For most of my life, fighting, running, dodging bullets, having the dexterity to march in or tote the weight of a weapon and field armor, having a fair chance of over-powering an enemy aiming a gun at me, has been lost for me, not in any picture, totally incongruous to who I am. But, as I wrote in my memoir Ten years and Change: A Liberal Boyhood in Minnesota, there was once a time when I could, if only for peer pressure's sake, picture myself that way. Amid all the liberal teachings of my home environment, I added the paragraph to be honest, to reflect the world I knew as a kid:
“Buried deep in the deadened days of my first childhood, peeking culpably from the veils of jack-o-lantern plants, shuffled in the antitheses of boxes of DFL literature, cowering behind trash cans set on the small rocks of our back alley, there was gun play. When there were no roads to grade, new earth to taste or pretend Star Trek beam ups, I heard the sputters of “Tommy guns” as I or my comrades fell. I was the indulgent disciple of the older kid next door. For me then, majority ruled. My best friend joined their army and I was a peering face in the cross-fire...”

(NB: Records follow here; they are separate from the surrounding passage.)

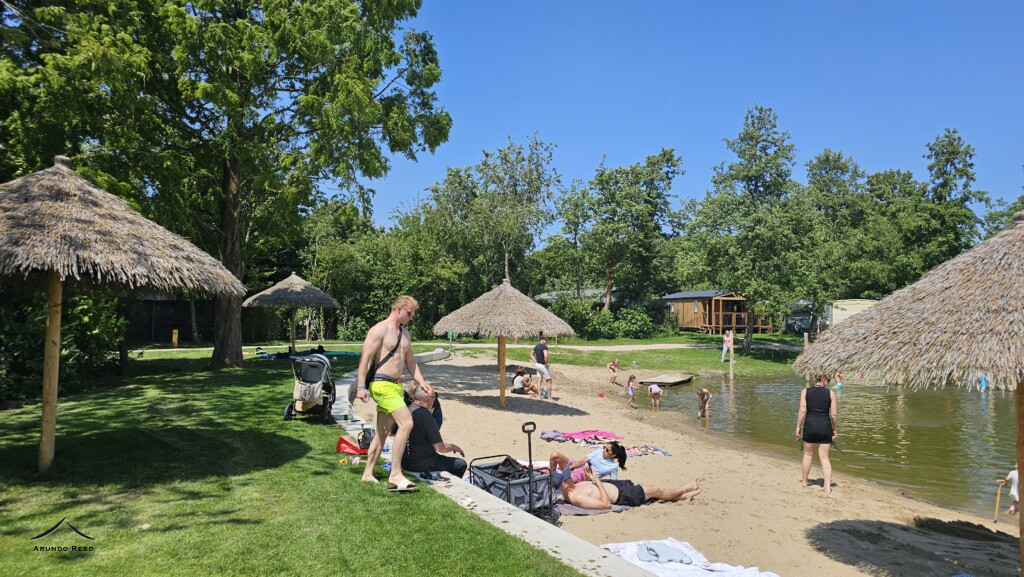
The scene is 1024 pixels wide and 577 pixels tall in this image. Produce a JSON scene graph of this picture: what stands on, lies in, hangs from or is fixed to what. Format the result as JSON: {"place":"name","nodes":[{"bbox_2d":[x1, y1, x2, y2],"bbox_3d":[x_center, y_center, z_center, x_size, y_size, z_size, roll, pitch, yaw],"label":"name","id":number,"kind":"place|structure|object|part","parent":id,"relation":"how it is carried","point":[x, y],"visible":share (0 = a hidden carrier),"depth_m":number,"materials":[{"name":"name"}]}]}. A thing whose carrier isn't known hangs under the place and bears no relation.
{"place":"outdoors","nodes":[
{"label":"outdoors","id":0,"kind":"place"},
{"bbox_2d":[0,350,588,576],"label":"lawn","id":1,"kind":"structure","parent":0,"point":[50,513],"materials":[{"name":"green plant"}]},
{"bbox_2d":[0,287,125,403],"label":"shrub","id":2,"kind":"object","parent":1,"relation":"on","point":[71,328],"visible":0.64,"depth_m":12.07,"materials":[{"name":"green plant"}]},
{"bbox_2d":[0,157,248,473],"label":"thatched umbrella","id":3,"kind":"object","parent":1,"relation":"on","point":[80,182],"visible":0.99,"depth_m":6.00,"materials":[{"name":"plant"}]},
{"bbox_2d":[1,0,451,370],"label":"tree","id":4,"kind":"object","parent":1,"relation":"on","point":[219,354],"visible":0.99,"depth_m":16.21,"materials":[{"name":"green plant"}]},
{"label":"tree trunk","id":5,"kind":"part","parent":4,"relation":"part of","materials":[{"name":"brown wood"}]},
{"bbox_2d":[241,272,341,356],"bbox_3d":[-6.724,0.849,21.023,2.921,2.858,2.941,0,-2,-1],"label":"thatched umbrella","id":6,"kind":"object","parent":1,"relation":"on","point":[278,288],"visible":0.98,"depth_m":20.47,"materials":[{"name":"brown wicker"}]},
{"bbox_2d":[252,350,362,359],"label":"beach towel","id":7,"kind":"object","parent":1,"relation":"on","point":[337,354],"visible":0.61,"depth_m":21.03,"materials":[{"name":"fabric"}]},
{"bbox_2d":[282,351,336,422],"bbox_3d":[-2.890,1.408,9.774,0.699,0.972,1.093,0,-2,-1],"label":"stroller","id":8,"kind":"object","parent":1,"relation":"on","point":[300,383],"visible":0.9,"depth_m":9.68,"materials":[{"name":"metal"}]},
{"bbox_2d":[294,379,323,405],"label":"bag","id":9,"kind":"object","parent":8,"relation":"hanging from","point":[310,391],"visible":0.88,"depth_m":9.60,"materials":[{"name":"fabric"}]},
{"bbox_2d":[335,435,368,455],"bbox_3d":[-1.716,1.729,7.485,0.477,0.197,0.445,0,-2,-1],"label":"red bag","id":10,"kind":"object","parent":1,"relation":"on","point":[341,440],"visible":0.72,"depth_m":7.40,"materials":[{"name":"red plastic"}]},
{"bbox_2d":[357,295,431,490],"bbox_3d":[-1.028,0.857,5.863,0.599,1.582,0.563,0,-2,22],"label":"man","id":11,"kind":"object","parent":1,"relation":"on","point":[393,391],"visible":1,"depth_m":5.76},
{"bbox_2d":[365,327,404,385],"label":"shoulder bag","id":12,"kind":"object","parent":11,"relation":"attached to","point":[374,369],"visible":0.51,"depth_m":6.06,"materials":[{"name":"black"}]},
{"bbox_2d":[387,483,419,491],"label":"flip-flop","id":13,"kind":"object","parent":1,"relation":"on","point":[393,489],"visible":0.72,"depth_m":5.54},
{"bbox_2d":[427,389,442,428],"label":"person","id":14,"kind":"object","parent":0,"point":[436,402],"visible":0.27,"depth_m":7.95},
{"bbox_2d":[131,343,739,352],"label":"footpath","id":15,"kind":"structure","parent":0,"point":[573,347],"materials":[{"name":"concrete"}]},
{"bbox_2d":[334,352,650,576],"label":"wall","id":16,"kind":"structure","parent":0,"point":[452,480],"depth_m":5.16,"materials":[{"name":"concrete"}]},
{"bbox_2d":[358,427,374,449],"bbox_3d":[-1.651,1.722,7.791,0.270,0.235,0.347,0,-2,-1],"label":"bag","id":17,"kind":"object","parent":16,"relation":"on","point":[365,436],"visible":0.64,"depth_m":7.71,"materials":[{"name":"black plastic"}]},
{"bbox_2d":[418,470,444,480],"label":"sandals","id":18,"kind":"object","parent":16,"relation":"on","point":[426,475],"visible":0.93,"depth_m":6.24,"materials":[{"name":"black"}]},
{"bbox_2d":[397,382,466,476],"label":"man","id":19,"kind":"object","parent":16,"relation":"on","point":[430,424],"visible":0.84,"depth_m":6.55},
{"bbox_2d":[533,287,629,306],"label":"building","id":20,"kind":"structure","parent":0,"point":[547,297],"materials":[{"name":"grey"}]},
{"bbox_2d":[440,332,815,375],"label":"far lawn","id":21,"kind":"structure","parent":0,"point":[697,352],"materials":[{"name":"green plant"}]},
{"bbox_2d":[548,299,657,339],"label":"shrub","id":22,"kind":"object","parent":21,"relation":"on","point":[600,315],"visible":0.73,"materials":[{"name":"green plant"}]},
{"bbox_2d":[660,289,775,334],"label":"wooden cabin","id":23,"kind":"object","parent":21,"relation":"on","point":[687,317],"visible":0.75,"materials":[{"name":"brown wood"}]},
{"bbox_2d":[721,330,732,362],"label":"person","id":24,"kind":"object","parent":21,"relation":"on","point":[724,345],"visible":0.93,"depth_m":29.62},
{"bbox_2d":[690,105,812,350],"bbox_3d":[12.600,-2.961,35.573,6.958,12.852,6.904,2,-2,-43],"label":"tree","id":25,"kind":"object","parent":21,"relation":"on","point":[747,118],"visible":0.99,"depth_m":34.48,"materials":[{"name":"green plant"}]},
{"bbox_2d":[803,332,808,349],"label":"wooden post","id":26,"kind":"object","parent":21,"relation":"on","point":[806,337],"visible":0.72,"depth_m":29.10,"materials":[{"name":"brown wood"}]},
{"bbox_2d":[366,0,1023,235],"label":"sky","id":27,"kind":"structure","parent":0,"point":[597,151],"materials":[{"name":"blue"}]},
{"bbox_2d":[376,351,1022,576],"label":"sand beach","id":28,"kind":"structure","parent":0,"point":[808,504],"materials":[{"name":"beige sand"}]},
{"bbox_2d":[433,277,573,406],"bbox_3d":[-0.189,1.181,14.402,3.016,2.873,3.047,0,-2,-1],"label":"thatched umbrella","id":29,"kind":"object","parent":28,"relation":"on","point":[534,306],"visible":0.99,"depth_m":13.83,"materials":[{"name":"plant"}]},
{"bbox_2d":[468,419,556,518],"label":"folding wagon","id":30,"kind":"object","parent":28,"relation":"on","point":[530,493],"visible":0.76,"depth_m":6.72,"materials":[{"name":"metal"}]},
{"bbox_2d":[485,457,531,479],"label":"black bag","id":31,"kind":"object","parent":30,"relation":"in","point":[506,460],"visible":0.49,"depth_m":6.88,"materials":[{"name":"black fabric"}]},
{"bbox_2d":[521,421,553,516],"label":"handle","id":32,"kind":"object","parent":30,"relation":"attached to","point":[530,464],"visible":0.72,"depth_m":6.83,"materials":[{"name":"black metal"}]},
{"bbox_2d":[512,368,537,395],"bbox_3d":[0.350,2.553,17.845,0.686,0.615,0.663,1,-2,-31],"label":"person","id":33,"kind":"object","parent":28,"relation":"on","point":[526,380],"visible":0.96,"depth_m":17.72},
{"bbox_2d":[531,337,553,398],"bbox_3d":[0.750,1.962,16.738,0.560,1.435,0.687,1,-2,-24],"label":"man","id":34,"kind":"object","parent":28,"relation":"on","point":[545,345],"visible":0.99,"depth_m":16.56},
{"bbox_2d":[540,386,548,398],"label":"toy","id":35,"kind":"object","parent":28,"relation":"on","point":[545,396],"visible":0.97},
{"bbox_2d":[541,429,620,444],"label":"pink towel","id":36,"kind":"object","parent":28,"relation":"on","point":[606,435],"visible":0.94,"depth_m":11.58,"materials":[{"name":"fabric"}]},
{"bbox_2d":[547,441,626,487],"bbox_3d":[0.888,2.106,7.959,0.817,0.744,0.750,2,-2,-33],"label":"woman","id":37,"kind":"object","parent":28,"relation":"on","point":[599,464],"visible":0.75,"depth_m":7.84},
{"bbox_2d":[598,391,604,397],"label":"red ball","id":38,"kind":"object","parent":28,"relation":"on","point":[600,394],"visible":0.98,"depth_m":18.72,"materials":[{"name":"red plastic"}]},
{"bbox_2d":[551,496,653,515],"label":"beach towel","id":39,"kind":"object","parent":28,"relation":"on","point":[578,511],"visible":0.37,"depth_m":7.19,"materials":[{"name":"grey fabric"}]},
{"bbox_2d":[559,461,700,509],"bbox_3d":[1.202,2.129,7.604,1.903,0.714,0.859,1,-2,-13],"label":"person","id":40,"kind":"object","parent":39,"relation":"on","point":[604,497],"visible":0.82,"depth_m":7.38},
{"bbox_2d":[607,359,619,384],"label":"child","id":41,"kind":"object","parent":28,"relation":"on","point":[613,363],"visible":0.98,"depth_m":22.26},
{"bbox_2d":[626,375,636,406],"bbox_3d":[3.014,2.644,17.121,0.375,0.796,0.389,0,-2,-1],"label":"child","id":42,"kind":"object","parent":28,"relation":"on","point":[630,380],"visible":0.97,"depth_m":17.10},
{"bbox_2d":[623,444,670,456],"bbox_3d":[2.043,2.621,10.876,1.012,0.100,0.603,1,-2,-12],"label":"towel","id":43,"kind":"object","parent":28,"relation":"on","point":[663,453],"visible":0.74,"depth_m":10.86,"materials":[{"name":"fabric"}]},
{"bbox_2d":[647,382,662,407],"bbox_3d":[3.629,2.736,17.271,0.425,0.718,0.516,0,-2,-1],"label":"child","id":44,"kind":"object","parent":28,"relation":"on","point":[654,387],"visible":0.96,"depth_m":17.22},
{"bbox_2d":[638,372,693,386],"bbox_3d":[5.382,3.229,23.656,1.513,0.332,2.356,-1,-2,29],"label":"wooden platform","id":45,"kind":"structure","parent":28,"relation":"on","point":[671,381],"depth_m":23.38,"materials":[{"name":"brown wood"}]},
{"bbox_2d":[603,539,778,576],"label":"white towel","id":46,"kind":"object","parent":28,"relation":"on","point":[697,566],"visible":0.72,"depth_m":5.49,"materials":[{"name":"white fabric"}]},
{"bbox_2d":[637,541,694,564],"bbox_3d":[1.228,2.147,5.533,0.427,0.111,0.434,0,-2,-1],"label":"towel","id":47,"kind":"object","parent":46,"relation":"on","point":[647,548],"visible":0.98,"depth_m":5.47,"materials":[{"name":"fabric"}]},
{"bbox_2d":[728,333,734,378],"bbox_3d":[8.653,2.917,26.799,0.197,2.257,0.199,0,-2,-1],"label":"wooden post","id":48,"kind":"object","parent":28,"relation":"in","point":[732,361],"visible":0.98,"depth_m":26.75,"materials":[{"name":"wood"}]},
{"bbox_2d":[795,372,837,491],"bbox_3d":[3.856,1.813,8.606,0.508,1.425,0.718,0,-2,22],"label":"woman","id":49,"kind":"object","parent":28,"relation":"on","point":[830,436],"visible":0.99,"depth_m":8.42},
{"bbox_2d":[797,210,1023,576],"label":"thatched umbrella","id":50,"kind":"object","parent":28,"relation":"on","point":[1019,464],"visible":0.98,"depth_m":4.49,"materials":[{"name":"beige wicker"}]},
{"bbox_2d":[995,468,1018,516],"bbox_3d":[6.291,2.518,8.294,0.567,0.865,0.557,0,-2,-1],"label":"child","id":51,"kind":"object","parent":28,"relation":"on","point":[1013,475],"visible":0.72,"depth_m":8.36},
{"bbox_2d":[992,483,1002,521],"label":"stick","id":52,"kind":"object","parent":51,"relation":"in","point":[997,506],"visible":0.96,"depth_m":8.51,"materials":[{"name":"brown wood"}]},
{"bbox_2d":[641,370,1023,521],"label":"lake","id":53,"kind":"structure","parent":0,"point":[924,427],"materials":[{"name":"liquid"}]},
{"bbox_2d":[696,388,710,418],"bbox_3d":[4.582,2.833,16.321,0.414,0.797,0.464,0,-2,-1],"label":"child","id":54,"kind":"object","parent":53,"relation":"in","point":[704,392],"visible":0.97,"depth_m":16.27},
{"bbox_2d":[833,373,844,389],"bbox_3d":[11.631,3.385,24.289,0.594,0.843,0.578,0,-2,-1],"label":"child","id":55,"kind":"object","parent":53,"relation":"in","point":[839,385],"visible":0.7,"depth_m":24.23},
{"bbox_2d":[978,372,989,392],"bbox_3d":[15.703,3.185,22.655,0.525,0.934,0.514,0,-2,-1],"label":"child","id":56,"kind":"object","parent":53,"relation":"in","point":[986,383],"visible":0.8,"depth_m":22.60},
{"bbox_2d":[825,298,875,327],"label":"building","id":57,"kind":"structure","parent":0,"point":[834,317],"materials":[{"name":"white"}]},
{"label":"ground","id":58,"kind":"structure","parent":0},
{"bbox_2d":[125,293,212,342],"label":"fence","id":59,"kind":"object","parent":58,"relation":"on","point":[158,336],"visible":0.48,"depth_m":33.32,"materials":[{"name":"brown wood"}]},
{"bbox_2d":[171,329,178,347],"bbox_3d":[-12.751,2.009,25.765,0.243,0.886,0.237,0,-2,-1],"label":"wooden post","id":60,"kind":"object","parent":58,"relation":"on","point":[174,332],"visible":0.96,"depth_m":25.68,"materials":[{"name":"brown wood"}]},
{"bbox_2d":[418,135,561,306],"label":"tree","id":61,"kind":"object","parent":58,"relation":"on","point":[519,152],"visible":0.9,"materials":[{"name":"green plant"}]},
{"bbox_2d":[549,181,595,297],"label":"tree","id":62,"kind":"object","parent":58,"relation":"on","point":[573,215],"visible":0.79,"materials":[{"name":"green plant"}]},
{"bbox_2d":[559,148,685,315],"label":"tree","id":63,"kind":"object","parent":58,"relation":"on","point":[639,191],"visible":0.99,"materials":[{"name":"green plant"}]},
{"bbox_2d":[785,309,815,333],"label":"car","id":64,"kind":"object","parent":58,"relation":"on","point":[800,321],"visible":0.66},
{"bbox_2d":[802,149,887,311],"label":"tree","id":65,"kind":"object","parent":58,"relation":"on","point":[828,163],"visible":0.82,"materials":[{"name":"green plant"}]},
{"bbox_2d":[912,128,987,269],"label":"tree","id":66,"kind":"object","parent":58,"relation":"on","point":[943,152],"visible":0.8,"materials":[{"name":"green plant"}]},
{"bbox_2d":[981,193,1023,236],"label":"tree","id":67,"kind":"object","parent":58,"relation":"on","point":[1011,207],"visible":0.38,"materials":[{"name":"green plant"}]}
]}

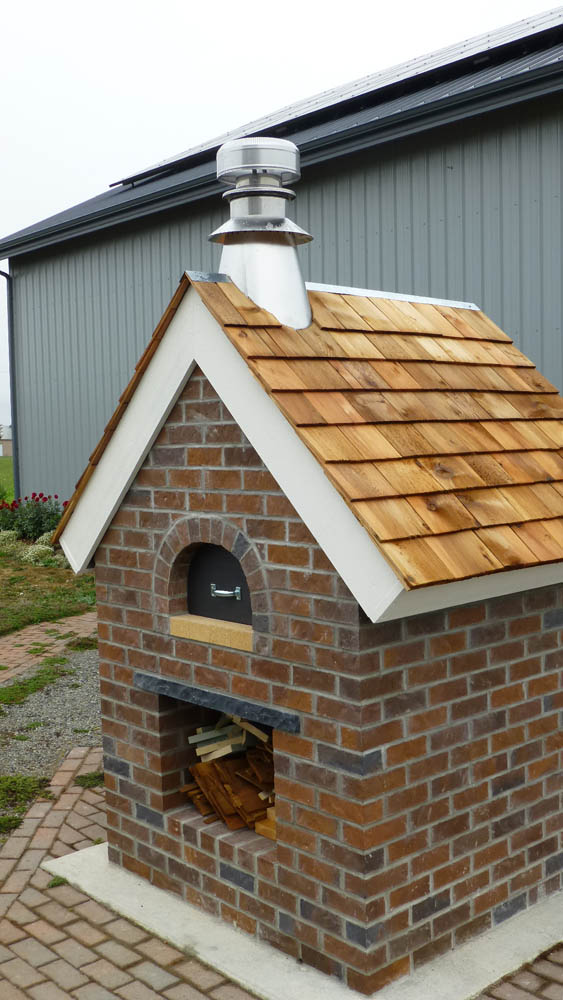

It was me then, when I was four or five. I was coordinated, quick, and might have, in some universe,made a good military man. I was though, if unprovoked, a pretty peaceful kid. I'm more peace oriented as an adult perhaps because I can't even conceive of that world, a world in which I could be included in any kind of military action

Each Memorial Day I think about all who have answered the call to arms, for whatever reason, even if it was just because they took and oath (something I will credit them more now for doing than their commander in chief). I am a fair liberal and truly believe war is rarely the answer to anything. Dylan sang “the loser now will be later to win.” I am skeptical of the notion that anyone truly wins in the long-run from war. Vietnam was a losing proposition from about 1959. Fifteen years later, hours after the last helicopter left the US embassy, the NVA raised its flag above the Independence Palace. South Vietnam's president Duong Van Minh surrendered to the Communists. The US had invested billions of dollars and 361,864 dead or wounded lives to buy South Vietnam a few hours of freedom. No one won, but in the long run, no one really lost. Yes, every war has a loser, and in this case it was the US and its allies, the Vietnamese, north and south. Yes, surrenderers lose in the books. Lee to Grant, Hitler to Ike. Slaves were free, a nation reconstructed. The Third Reich was put to rest, Jews were liberated from death camps. Life goes on, victory's assets get better and worse.

To all those past and current fighting men and women I say, with maybe a little envy or resentment that I never had that option, thank you.